Source extract:
I received the following courriel from reader Joséphine....

Hi Kristi, I am wondering how you manage living on the beachside after living so many years in the vineyards? I imagine it is a little frenetic at times?

Coucou, Joséphine.

The first few months were strange indeed. It was awkward having strangers so close to our front porch, even if a brick muret and its scraggly hedge formed a boundary. Whereas a few rows of sunflowers lined the edge of our (previous) deck, now groups of tourists are springing up! There, where giant yellow tournesols once swayed in the wind, beachgoers bow forward in a constant flow toward the sea. Toddlers regularly throw tantrums (the injustice of having to return home after building sandcastles all morning!), and it is not uncommon for couples to meltdown, too, as they discover parking tickets, or les amendes, on their windshields and point the finger at one another ("Je t'avais dit, Maurice! Cinq euros--c'est pas assez pour la journée!").

This massive flux in summertime took some getting used to. Once, a group of seniors stood casing my fence (up one side...down the other) and I watched as, one by one the women lifted their cameras and began firing away, their lenses trained on a vignette of bombonnes in our yard! ("Fair enough!" I figured, remembering my years as a trigger-friendly amateur photographer roving the villages of France. I had my share of tongue-lashings by angry residents, I recalled, as I silently watched the women from behind my window and its spy-proof reflection.)
Bombonnes
Mais, chère Joséphine, there is one thing about living in a tourist mecca we will never grow used to or accept....and it is this:

Smokey and litter
All the litter! As waves of visitors file by on their way to the beach, some of them drop their garbage onto the street. Others set it on our fence (having sat there, smoking a cigarette). Still others toss their trash right into our garden! Beer bottles, napkins, even the odd rubber sole...are now "fixtures" in our yard (that is to say,  we regularly remove the litter, but it comes right back the next day!).

Supplied material:
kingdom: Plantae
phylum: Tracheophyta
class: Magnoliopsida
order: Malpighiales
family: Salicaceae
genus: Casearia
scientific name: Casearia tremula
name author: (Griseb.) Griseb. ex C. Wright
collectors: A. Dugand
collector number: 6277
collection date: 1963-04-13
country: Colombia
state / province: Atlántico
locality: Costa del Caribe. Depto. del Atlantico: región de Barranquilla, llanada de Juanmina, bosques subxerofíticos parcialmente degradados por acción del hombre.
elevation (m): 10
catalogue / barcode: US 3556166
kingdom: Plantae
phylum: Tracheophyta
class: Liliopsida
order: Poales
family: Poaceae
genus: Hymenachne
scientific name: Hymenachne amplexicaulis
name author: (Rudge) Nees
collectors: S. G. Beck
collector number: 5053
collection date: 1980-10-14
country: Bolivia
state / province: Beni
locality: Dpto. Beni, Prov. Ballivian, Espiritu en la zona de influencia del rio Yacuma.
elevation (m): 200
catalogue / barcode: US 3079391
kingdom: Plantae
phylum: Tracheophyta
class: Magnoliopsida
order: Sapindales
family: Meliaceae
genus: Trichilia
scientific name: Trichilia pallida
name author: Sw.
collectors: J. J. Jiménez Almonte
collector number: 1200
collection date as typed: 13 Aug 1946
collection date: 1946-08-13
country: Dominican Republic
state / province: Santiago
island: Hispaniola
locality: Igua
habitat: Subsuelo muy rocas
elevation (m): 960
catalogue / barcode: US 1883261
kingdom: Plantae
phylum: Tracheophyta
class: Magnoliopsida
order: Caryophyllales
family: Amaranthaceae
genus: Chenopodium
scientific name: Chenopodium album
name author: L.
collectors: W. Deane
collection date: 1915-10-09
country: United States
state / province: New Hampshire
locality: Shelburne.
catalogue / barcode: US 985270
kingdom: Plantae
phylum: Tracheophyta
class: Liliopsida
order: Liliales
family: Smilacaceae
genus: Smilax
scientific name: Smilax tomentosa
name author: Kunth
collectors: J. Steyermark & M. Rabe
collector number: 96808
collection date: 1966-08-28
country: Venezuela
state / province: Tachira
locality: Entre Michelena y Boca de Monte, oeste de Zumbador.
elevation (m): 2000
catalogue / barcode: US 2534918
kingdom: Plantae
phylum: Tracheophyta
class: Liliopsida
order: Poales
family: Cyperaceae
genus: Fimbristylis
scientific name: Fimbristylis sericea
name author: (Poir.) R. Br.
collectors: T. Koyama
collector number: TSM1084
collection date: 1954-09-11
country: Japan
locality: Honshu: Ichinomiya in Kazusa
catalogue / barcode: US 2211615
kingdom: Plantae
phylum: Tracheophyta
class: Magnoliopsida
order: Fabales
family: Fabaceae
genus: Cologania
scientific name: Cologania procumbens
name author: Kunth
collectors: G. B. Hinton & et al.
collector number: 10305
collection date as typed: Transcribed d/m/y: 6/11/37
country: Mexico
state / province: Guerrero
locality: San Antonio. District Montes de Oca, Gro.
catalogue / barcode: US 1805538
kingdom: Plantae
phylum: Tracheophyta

Task list:
1: Copy the passage of the beachside letter starting with "I received the" and going on through "frenetic at times?" word for word.
2: Write out the lines of the records starting with the line that contains "family: Amaranthaceae" and going on through the line that contains "order: Liliales", reproducing each line without change.
The records have no connection to the beachside letter.

Answers by task:
1:
I received the following courriel from reader Joséphine....

Hi Kristi, I am wondering how you manage living on the beachside after living so many years in the vineyards? I imagine it is a little frenetic at times?

2:
family: Amaranthaceae
genus: Chenopodium
scientific name: Chenopodium album
name author: L.
collectors: W. Deane
collection date: 1915-10-09
country: United States
state / province: New Hampshire
locality: Shelburne.
catalogue / barcode: US 985270
kingdom: Plantae
phylum: Tracheophyta
class: Liliopsida
order: Liliales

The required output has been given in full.